Exercise instructions -> Return the records below exactly; pictures stay out.

Records for the task ->

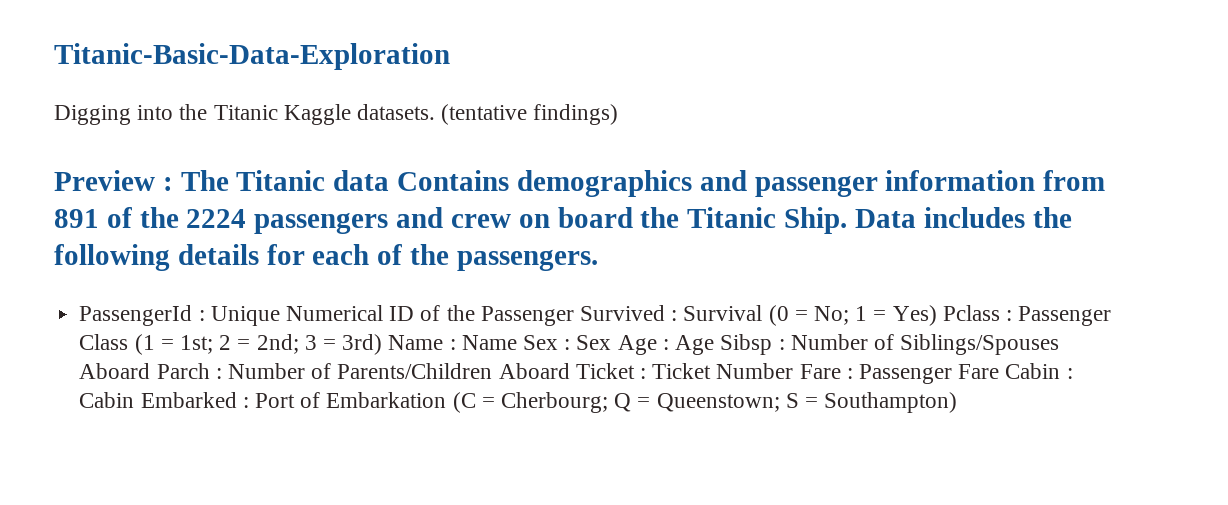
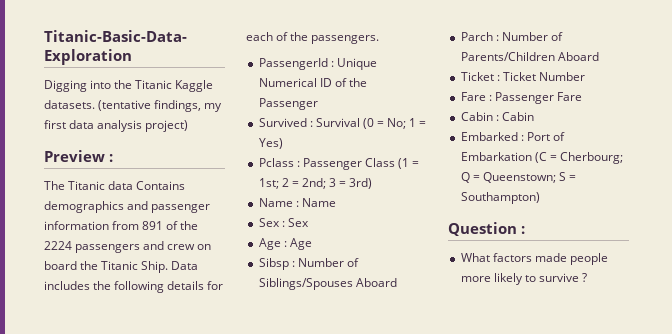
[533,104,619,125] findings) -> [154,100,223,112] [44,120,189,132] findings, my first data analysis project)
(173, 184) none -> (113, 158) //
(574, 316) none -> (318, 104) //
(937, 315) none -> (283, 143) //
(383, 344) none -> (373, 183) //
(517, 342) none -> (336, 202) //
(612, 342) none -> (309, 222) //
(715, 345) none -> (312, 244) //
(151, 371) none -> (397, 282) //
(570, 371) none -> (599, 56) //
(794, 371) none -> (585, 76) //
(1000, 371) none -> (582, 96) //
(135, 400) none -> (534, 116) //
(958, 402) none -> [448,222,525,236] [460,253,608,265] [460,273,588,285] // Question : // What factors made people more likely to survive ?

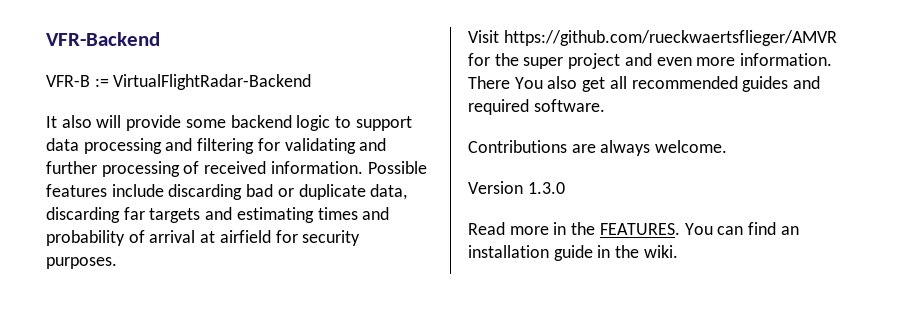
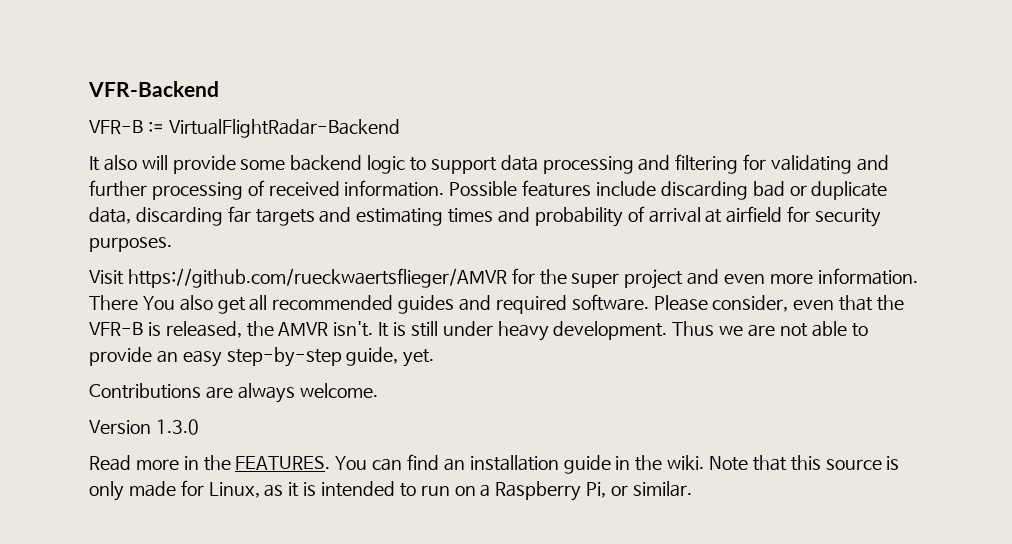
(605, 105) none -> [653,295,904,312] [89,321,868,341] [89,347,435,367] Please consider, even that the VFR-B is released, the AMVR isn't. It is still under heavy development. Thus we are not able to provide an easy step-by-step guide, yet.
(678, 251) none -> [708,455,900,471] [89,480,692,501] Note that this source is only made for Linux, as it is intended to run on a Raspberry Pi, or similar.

Output for this exercise ->
[533,104,619,125] findings) -> [154,100,223,112] [44,120,189,132] findings, my first data analysis project)
(173, 184) none -> (113, 158) //
(574, 316) none -> (318, 104) //
(937, 315) none -> (283, 143) //
(383, 344) none -> (373, 183) //
(517, 342) none -> (336, 202) //
(612, 342) none -> (309, 222) //
(715, 345) none -> (312, 244) //
(151, 371) none -> (397, 282) //
(570, 371) none -> (599, 56) //
(794, 371) none -> (585, 76) //
(1000, 371) none -> (582, 96) //
(135, 400) none -> (534, 116) //
(958, 402) none -> [448,222,525,236] [460,253,608,265] [460,273,588,285] // Question : // What factors made people more likely to survive ?

(605, 105) none -> [653,295,904,312] [89,321,868,341] [89,347,435,367] Please consider, even that the VFR-B is released, the AMVR isn't. It is still under heavy development. Thus we are not able to provide an easy step-by-step guide, yet.
(678, 251) none -> [708,455,900,471] [89,480,692,501] Note that this source is only made for Linux, as it is intended to run on a Raspberry Pi, or similar.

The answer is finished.